Intracellular antibody-bound pathogens stimulate immune signaling via the Fc receptor TRIM21
William A McEwan, Jerry C H Tam, Ruth E Watkinson, Susanna R Bidgood, Donna L Mallery & Leo C James. Nat Immunol. 2013 Apr;14(4):327-36

Speaker: Wei-Jheng Hunag (黃偉政)                Time: 15:00~16:00, Oct 16, 2013

Commentator: Dr. Jenn-Wei Chen (陳振暐 老師)     Place: Room 601

Abstract

The tripartite motif (TRIM) family of proteins comprises 70 members in the human genome, including TRIM21. TRIM proteins are involved in diverse cellular processes, including cell proliferation, differentiation, development, oncogenesis and apoptosis. Within the TRIM family, an expanding group of proteins, TRIM1, TRIM5α, TRIM19, TRIM22, and TRIM32, have been shown to target retroviruses and prevent their replication inside the cells (1). TRIM21 is a cytosolic antibody receptor and has been shown to mediate an intracellular antiviral immune response by binding and targeting virions for destruction in the proteasome. This process potently neutralizes viral infection and has been termed antibody-dependent intracellular neutralization (ADIN) (2).

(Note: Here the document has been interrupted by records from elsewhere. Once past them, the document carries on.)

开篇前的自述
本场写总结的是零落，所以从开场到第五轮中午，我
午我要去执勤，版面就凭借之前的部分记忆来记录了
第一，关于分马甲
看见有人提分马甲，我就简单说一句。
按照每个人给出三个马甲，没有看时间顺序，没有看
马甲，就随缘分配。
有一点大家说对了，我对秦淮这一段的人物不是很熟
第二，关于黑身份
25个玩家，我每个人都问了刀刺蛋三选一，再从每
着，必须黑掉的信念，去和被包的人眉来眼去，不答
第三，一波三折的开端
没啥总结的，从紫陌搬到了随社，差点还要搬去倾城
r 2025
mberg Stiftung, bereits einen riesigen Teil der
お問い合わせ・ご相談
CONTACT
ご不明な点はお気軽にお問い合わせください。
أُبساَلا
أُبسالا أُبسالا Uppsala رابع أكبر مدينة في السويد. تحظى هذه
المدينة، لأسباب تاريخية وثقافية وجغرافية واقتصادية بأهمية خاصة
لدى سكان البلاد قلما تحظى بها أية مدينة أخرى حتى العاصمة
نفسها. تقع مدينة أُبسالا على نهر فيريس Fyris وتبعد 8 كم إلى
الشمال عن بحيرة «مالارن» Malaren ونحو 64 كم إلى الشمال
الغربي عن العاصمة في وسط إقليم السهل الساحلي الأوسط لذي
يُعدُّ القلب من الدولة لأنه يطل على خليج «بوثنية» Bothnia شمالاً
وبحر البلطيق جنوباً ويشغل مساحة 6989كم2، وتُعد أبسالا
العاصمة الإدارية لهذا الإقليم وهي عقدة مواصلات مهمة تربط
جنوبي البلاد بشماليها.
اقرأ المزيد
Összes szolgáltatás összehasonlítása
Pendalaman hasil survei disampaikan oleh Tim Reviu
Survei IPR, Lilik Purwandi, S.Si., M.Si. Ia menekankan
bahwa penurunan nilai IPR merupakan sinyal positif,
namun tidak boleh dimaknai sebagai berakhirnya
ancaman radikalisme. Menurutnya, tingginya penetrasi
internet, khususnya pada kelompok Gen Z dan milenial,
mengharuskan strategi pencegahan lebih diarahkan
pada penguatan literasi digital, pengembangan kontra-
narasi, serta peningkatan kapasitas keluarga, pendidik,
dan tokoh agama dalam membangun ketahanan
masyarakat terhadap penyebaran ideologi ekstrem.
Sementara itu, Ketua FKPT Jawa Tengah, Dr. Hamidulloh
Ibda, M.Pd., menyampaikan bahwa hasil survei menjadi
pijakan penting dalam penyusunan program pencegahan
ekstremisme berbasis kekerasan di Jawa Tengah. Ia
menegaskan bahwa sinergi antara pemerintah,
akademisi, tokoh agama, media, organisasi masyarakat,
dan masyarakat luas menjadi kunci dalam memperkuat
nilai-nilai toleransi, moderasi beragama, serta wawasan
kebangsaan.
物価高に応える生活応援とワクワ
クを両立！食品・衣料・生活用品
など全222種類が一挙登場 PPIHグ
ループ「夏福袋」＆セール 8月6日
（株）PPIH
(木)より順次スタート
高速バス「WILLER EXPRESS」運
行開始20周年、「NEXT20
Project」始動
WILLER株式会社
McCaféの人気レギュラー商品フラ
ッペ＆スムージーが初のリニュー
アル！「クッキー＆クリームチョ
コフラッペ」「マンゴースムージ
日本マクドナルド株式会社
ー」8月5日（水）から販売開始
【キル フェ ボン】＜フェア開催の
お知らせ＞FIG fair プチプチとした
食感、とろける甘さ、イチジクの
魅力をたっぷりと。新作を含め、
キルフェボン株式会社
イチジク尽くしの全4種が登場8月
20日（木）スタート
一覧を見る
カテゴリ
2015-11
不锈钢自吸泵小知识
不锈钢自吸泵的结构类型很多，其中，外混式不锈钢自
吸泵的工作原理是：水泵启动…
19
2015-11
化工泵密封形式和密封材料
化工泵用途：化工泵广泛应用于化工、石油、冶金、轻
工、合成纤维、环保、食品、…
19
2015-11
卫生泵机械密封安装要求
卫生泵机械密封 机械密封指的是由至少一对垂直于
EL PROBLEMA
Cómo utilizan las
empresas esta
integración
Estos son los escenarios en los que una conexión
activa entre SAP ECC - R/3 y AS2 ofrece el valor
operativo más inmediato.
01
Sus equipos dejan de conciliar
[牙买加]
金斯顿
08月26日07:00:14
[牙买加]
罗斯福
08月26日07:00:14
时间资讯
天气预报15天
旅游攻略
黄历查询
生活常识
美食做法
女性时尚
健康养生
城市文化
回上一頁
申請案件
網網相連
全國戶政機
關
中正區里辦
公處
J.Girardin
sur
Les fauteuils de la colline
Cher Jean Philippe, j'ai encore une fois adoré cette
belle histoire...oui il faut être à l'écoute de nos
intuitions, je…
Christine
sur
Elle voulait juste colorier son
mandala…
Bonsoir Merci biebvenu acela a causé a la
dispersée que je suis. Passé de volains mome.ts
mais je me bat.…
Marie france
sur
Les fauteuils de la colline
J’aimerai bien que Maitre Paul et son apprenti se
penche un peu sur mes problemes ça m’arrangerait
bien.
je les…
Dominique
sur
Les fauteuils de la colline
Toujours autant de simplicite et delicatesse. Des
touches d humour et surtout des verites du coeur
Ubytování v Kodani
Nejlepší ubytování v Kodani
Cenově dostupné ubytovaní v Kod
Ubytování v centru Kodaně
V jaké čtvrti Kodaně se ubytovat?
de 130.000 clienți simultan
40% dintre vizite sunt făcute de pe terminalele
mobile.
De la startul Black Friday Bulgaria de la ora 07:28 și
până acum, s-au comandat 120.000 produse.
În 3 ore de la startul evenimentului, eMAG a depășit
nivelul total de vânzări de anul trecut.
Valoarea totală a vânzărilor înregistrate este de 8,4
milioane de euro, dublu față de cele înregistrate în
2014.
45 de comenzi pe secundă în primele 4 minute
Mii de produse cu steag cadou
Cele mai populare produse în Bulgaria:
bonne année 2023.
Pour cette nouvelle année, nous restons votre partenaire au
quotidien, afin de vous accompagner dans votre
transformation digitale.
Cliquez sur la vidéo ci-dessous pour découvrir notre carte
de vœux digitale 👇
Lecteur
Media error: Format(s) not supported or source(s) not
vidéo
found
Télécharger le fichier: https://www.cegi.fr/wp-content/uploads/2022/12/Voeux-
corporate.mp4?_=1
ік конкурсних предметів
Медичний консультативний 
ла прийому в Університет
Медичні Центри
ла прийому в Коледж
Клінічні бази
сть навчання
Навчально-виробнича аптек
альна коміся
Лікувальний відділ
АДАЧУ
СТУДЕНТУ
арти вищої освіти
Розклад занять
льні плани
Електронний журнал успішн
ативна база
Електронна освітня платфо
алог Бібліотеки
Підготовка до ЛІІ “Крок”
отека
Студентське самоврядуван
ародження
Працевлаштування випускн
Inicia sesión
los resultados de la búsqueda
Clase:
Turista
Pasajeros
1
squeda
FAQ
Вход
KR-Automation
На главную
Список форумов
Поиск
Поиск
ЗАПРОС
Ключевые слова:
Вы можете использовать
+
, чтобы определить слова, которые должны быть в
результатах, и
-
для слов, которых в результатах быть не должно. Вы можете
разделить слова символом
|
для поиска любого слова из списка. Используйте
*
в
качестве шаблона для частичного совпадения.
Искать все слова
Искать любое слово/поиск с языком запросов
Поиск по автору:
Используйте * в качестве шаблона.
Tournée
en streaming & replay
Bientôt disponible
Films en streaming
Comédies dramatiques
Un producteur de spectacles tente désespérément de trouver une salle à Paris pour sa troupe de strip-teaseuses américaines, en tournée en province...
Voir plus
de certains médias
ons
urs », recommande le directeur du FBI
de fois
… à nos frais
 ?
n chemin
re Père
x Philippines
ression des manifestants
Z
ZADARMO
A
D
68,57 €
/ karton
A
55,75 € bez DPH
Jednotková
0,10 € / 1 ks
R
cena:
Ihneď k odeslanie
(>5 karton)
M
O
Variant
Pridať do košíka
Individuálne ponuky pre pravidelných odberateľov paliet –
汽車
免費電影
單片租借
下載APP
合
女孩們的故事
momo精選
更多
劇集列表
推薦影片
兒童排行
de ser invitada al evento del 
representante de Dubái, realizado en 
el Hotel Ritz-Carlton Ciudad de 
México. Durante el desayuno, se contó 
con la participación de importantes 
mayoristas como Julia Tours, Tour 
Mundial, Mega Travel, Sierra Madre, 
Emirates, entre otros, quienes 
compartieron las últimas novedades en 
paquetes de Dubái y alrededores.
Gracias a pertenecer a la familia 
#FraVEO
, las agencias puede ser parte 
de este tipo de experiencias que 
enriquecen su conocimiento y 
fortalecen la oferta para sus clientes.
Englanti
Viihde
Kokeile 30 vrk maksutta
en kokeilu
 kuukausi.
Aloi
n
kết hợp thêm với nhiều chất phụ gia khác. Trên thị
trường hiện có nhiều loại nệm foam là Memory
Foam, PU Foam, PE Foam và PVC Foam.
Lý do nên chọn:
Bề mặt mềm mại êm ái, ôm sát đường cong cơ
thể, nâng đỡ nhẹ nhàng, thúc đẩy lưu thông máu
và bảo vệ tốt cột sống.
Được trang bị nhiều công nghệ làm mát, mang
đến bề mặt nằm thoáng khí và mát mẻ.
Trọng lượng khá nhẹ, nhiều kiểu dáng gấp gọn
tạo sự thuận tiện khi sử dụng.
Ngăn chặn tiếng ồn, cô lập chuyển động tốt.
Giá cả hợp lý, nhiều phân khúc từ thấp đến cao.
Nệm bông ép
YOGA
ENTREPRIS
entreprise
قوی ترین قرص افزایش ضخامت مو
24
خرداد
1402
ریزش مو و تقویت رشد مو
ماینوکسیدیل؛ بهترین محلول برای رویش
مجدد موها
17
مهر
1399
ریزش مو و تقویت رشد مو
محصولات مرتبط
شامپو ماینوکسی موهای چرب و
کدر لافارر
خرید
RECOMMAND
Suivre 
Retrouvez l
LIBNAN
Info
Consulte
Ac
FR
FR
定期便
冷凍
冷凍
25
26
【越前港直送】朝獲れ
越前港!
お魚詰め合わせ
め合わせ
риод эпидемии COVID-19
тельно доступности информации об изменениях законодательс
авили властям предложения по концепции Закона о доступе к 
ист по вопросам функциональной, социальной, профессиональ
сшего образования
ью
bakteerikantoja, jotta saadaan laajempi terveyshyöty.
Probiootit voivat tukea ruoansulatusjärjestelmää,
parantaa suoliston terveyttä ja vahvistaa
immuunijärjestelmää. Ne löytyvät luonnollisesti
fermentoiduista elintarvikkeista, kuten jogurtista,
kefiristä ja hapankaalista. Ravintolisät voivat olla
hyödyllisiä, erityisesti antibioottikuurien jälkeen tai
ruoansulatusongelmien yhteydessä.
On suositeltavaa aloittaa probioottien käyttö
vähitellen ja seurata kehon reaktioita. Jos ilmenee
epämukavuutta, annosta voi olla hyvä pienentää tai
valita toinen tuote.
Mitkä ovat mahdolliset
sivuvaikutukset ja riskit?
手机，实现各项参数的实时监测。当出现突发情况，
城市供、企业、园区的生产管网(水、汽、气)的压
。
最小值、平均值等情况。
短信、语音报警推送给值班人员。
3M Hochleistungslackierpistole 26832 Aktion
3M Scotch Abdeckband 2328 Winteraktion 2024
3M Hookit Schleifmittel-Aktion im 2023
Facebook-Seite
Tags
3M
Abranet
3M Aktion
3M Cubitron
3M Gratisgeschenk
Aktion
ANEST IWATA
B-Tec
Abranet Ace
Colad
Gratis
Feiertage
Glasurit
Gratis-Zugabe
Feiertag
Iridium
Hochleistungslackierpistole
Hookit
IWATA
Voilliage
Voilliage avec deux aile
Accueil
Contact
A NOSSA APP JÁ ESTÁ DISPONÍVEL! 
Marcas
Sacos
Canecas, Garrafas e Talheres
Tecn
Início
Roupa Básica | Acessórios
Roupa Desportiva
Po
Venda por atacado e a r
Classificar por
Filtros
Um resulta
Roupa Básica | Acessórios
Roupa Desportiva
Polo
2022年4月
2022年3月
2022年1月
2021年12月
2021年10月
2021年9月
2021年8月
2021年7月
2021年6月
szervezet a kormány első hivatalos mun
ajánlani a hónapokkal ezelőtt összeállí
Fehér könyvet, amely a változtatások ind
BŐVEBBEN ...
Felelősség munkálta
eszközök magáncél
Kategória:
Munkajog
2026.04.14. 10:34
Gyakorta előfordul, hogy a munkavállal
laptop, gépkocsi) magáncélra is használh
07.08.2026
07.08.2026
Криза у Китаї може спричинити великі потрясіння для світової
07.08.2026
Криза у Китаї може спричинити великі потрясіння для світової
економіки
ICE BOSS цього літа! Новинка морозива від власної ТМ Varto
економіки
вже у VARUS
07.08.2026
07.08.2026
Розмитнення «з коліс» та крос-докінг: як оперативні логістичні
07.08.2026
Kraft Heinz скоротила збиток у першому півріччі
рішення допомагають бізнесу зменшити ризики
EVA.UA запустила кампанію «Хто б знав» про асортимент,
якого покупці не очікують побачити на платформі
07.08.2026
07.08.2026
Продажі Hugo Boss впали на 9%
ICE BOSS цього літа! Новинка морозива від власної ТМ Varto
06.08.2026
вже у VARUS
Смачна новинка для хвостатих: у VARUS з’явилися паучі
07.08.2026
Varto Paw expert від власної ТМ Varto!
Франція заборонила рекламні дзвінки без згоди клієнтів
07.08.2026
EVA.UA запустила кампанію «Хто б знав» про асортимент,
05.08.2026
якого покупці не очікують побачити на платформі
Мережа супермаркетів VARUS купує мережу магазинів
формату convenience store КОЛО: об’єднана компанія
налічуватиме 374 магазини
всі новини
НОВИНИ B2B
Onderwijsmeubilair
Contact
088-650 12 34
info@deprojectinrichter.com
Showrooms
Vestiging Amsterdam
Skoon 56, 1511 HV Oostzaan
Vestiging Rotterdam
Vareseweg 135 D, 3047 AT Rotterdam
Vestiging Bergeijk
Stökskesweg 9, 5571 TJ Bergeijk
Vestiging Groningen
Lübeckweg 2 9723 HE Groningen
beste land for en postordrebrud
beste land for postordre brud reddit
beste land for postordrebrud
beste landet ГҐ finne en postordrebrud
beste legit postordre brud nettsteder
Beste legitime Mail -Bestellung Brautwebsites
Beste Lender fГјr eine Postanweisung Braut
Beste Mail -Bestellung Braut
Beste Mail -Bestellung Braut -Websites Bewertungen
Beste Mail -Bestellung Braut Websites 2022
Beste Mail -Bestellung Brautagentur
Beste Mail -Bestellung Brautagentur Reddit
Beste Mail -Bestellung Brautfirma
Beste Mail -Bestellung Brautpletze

In this study, the authors found that recognition of intracellular antibodies by TRIM21 activates immune signaling through the synthesis of unanchored Lys63 (K63)-linked ubiquitin chains. In addition, they found that TRIM24 detects the incoming virus-antibody complexes and stimulates the transcription factor pathways of NF-kB, AP-1, and IRFs, resulting in the production ofproinflammatory cytokines and the induction of an antiviral state. Further, the authors provided evidence showing that Trim21 signaling from the antibody-TRIM21 detection system is independent of its neutralization activity, cell-surface FcRs and known PAMPs, but is dependent on TAK1, IKKα and IκB. Take together, this study demonstrated the existence of a pathogen detection mechanism that allows cells to stimulate broad-spectrum immunity after penetration of their cytosol by antibody-bound pathogens.

Reference

1.         Leo C. James, Anthony H. Keeble, Zahra Khan, David A. Rhodes, and John Trowsdale. Structural basis for PRYSPRY-mediated tripartite motif (TRIM) protein function. Proc Natl Acad SciUSA. (2007) Apr 10;104(15):6200-5.

2.         Felix Hauler, Donna L. Mallery, William A. McEwan, Susanna R. Bidgood, and Leo C. James. AAA ATPase p97/VCP is essential for TRIM21-mediatedvirus neutralization. Proc Natl AcadSci USA. (2012) Nov 27;109(48):19733-8.